Make no mistake about it; the production is good at The Woodlands Church. The set is grand and the music is wonderful. Pastor Kerry Shook and his wife Chris are largely responsible for that. Their son, a musician living in Nashville, comes home to perform in the Christmas services every year. I've seldom heard a more talented young singer and guitarist.
Couched in the musical productions of these mega churches, one sees an overwhelming desire to deliver a product that demonstrates the cultural relevance of the church. This is especially true on holidays when the church has more visitors than usual. This Christmas Eve, one of the singers was dressed like Michael Jackson and was moon walking around the stage as others sang. I didn't see a likeness of baby Jesus in a manger.
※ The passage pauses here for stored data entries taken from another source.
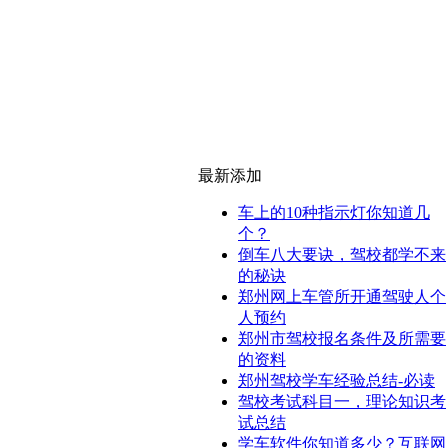
最新添加
车上的10种指示灯你知道几
个？
倒车八大要诀，驾校都学不来
的秘诀
郑州网上车管所开通驾驶人个
人预约
郑州市驾校报名条件及所需要
的资料
郑州驾校学车经验总结-必读
驾校考试科目一，理论知识考
试总结
学车软件你知道多少？互联网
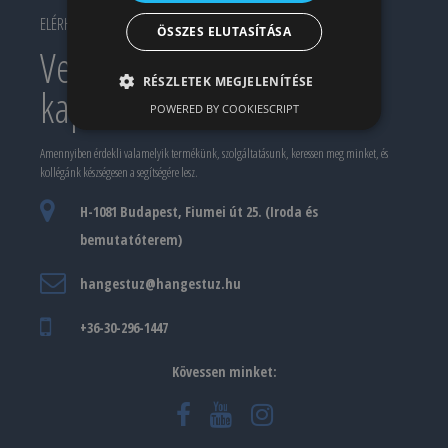
ELÉRHETŐSÉG
ÖSSZES ELUTASÍTÁSA
Vegye fel velünk a
RÉSZLETEK MEGJELENÍTÉSE
kapcsolatot!
POWERED BY COOKIESCRIPT
Amennyiben érdekli valamelyik termékünk, szolgáltatásunk, keressen meg minket, és
kollégánk készségesen a segítségére lesz.
H-1081 Budapest, Fiumei út 25. (Iroda és
bemutatóterem)
hangestuz@hangestuz.hu
+36-30-296-1447
Kövessen minket:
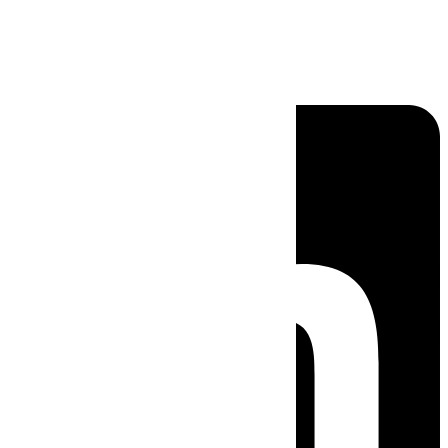
Linkedin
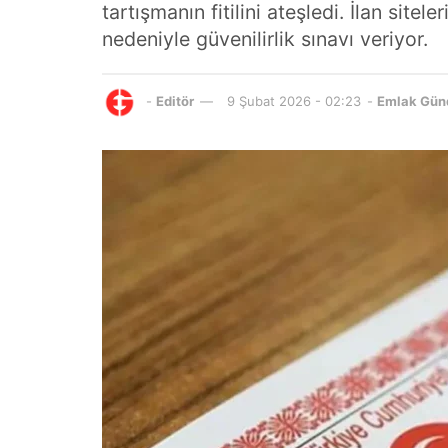
tartışmanın fitilini ateşledi. İlan sit
nedeniyle güvenilirlik sınavı veriyor.
-
Editör
9 Şubat 2026 - 02:23
-
Emlak Gün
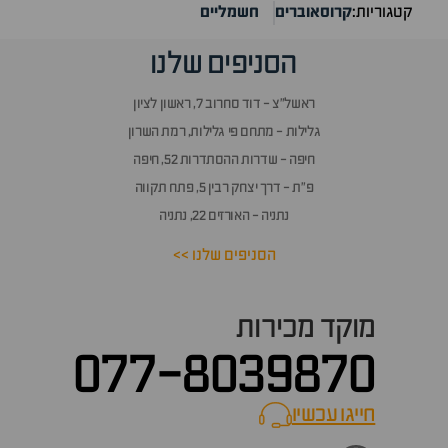
קטגוריות:
קרוסאוברים
חשמליים
הסניפים שלנו
ראשל״צ - דוד סחרוב 7, ראשון לציון
גלילות - מתחם פי גלילות, רמת השרון
חיפה - שדרות ההסתדרות 52, חיפה
פ״ת - דרך יצחק רבין 5, פתח תקווה
נתניה - האורזים 22, נתניה
הסניפים שלנו >>
מוקד מכירות
077-8039870
חייגו עכשיו
call now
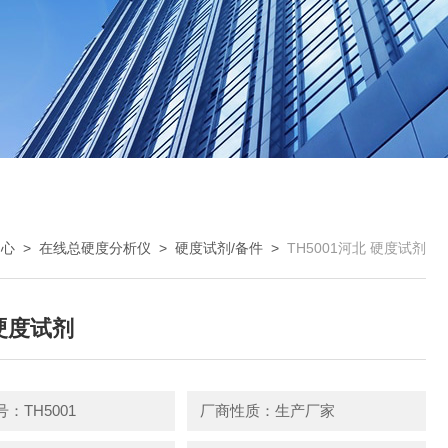
中心
>
在线总硬度分析仪
>
硬度试剂/备件
>
TH5001河北 硬度试剂
硬度试剂
：TH5001
厂商性质：生产厂家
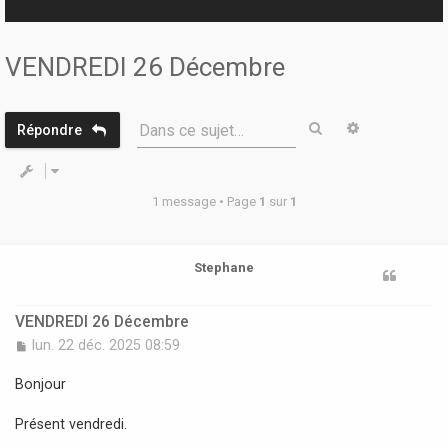
r
VENDREDI 26 Décembre
Rechercher
Recherche 
Dans ce sujet…
Répondre
1 message • Page
1
sur
1
Stephane
VENDREDI 26 Décembre
M
lun. 22 déc. 2025 08:59
e
s
Bonjour
s
a
Présent vendredi.
g
e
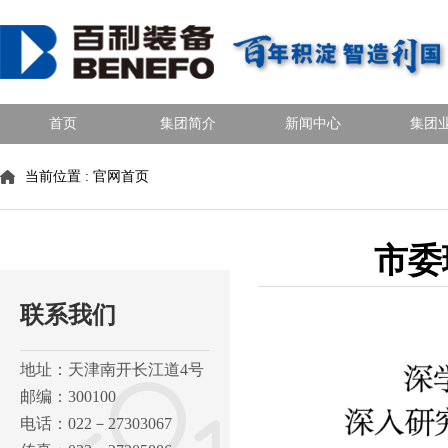
首页
集团简介
新闻中心
集团
当前位置 :
官网首页
市委
联系我们
地址：天津南开长江道4号
邮编：300100
电话：022－27303067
But I saw a likeness of Michael Jackson in a sequin outfit.
Many people dispute whether Jackson was a pedophile. No one disputes that he is still culturally relevant. Nonetheless, it was strange seeing Michael Jackson's likeness on stage just minutes after the church staff assured parents that the church nursery provided a safe environment for their young children. Mega churches are seldom short on cash or irony.
After the music, an enormous train engine (actually, it was a life size model) appeared in the middle of the stage. It was slowly moved in on a set of make shift tracks in the midst of smoke and accompanied by the sound of a real train whistle. The pastor boasted that the whistle could be heard all the way over on highway 242. I agreed that the set was impressive. It probably took the church staff as much time to build it as would have been required to build a medium sized home for an impoverished Houston family.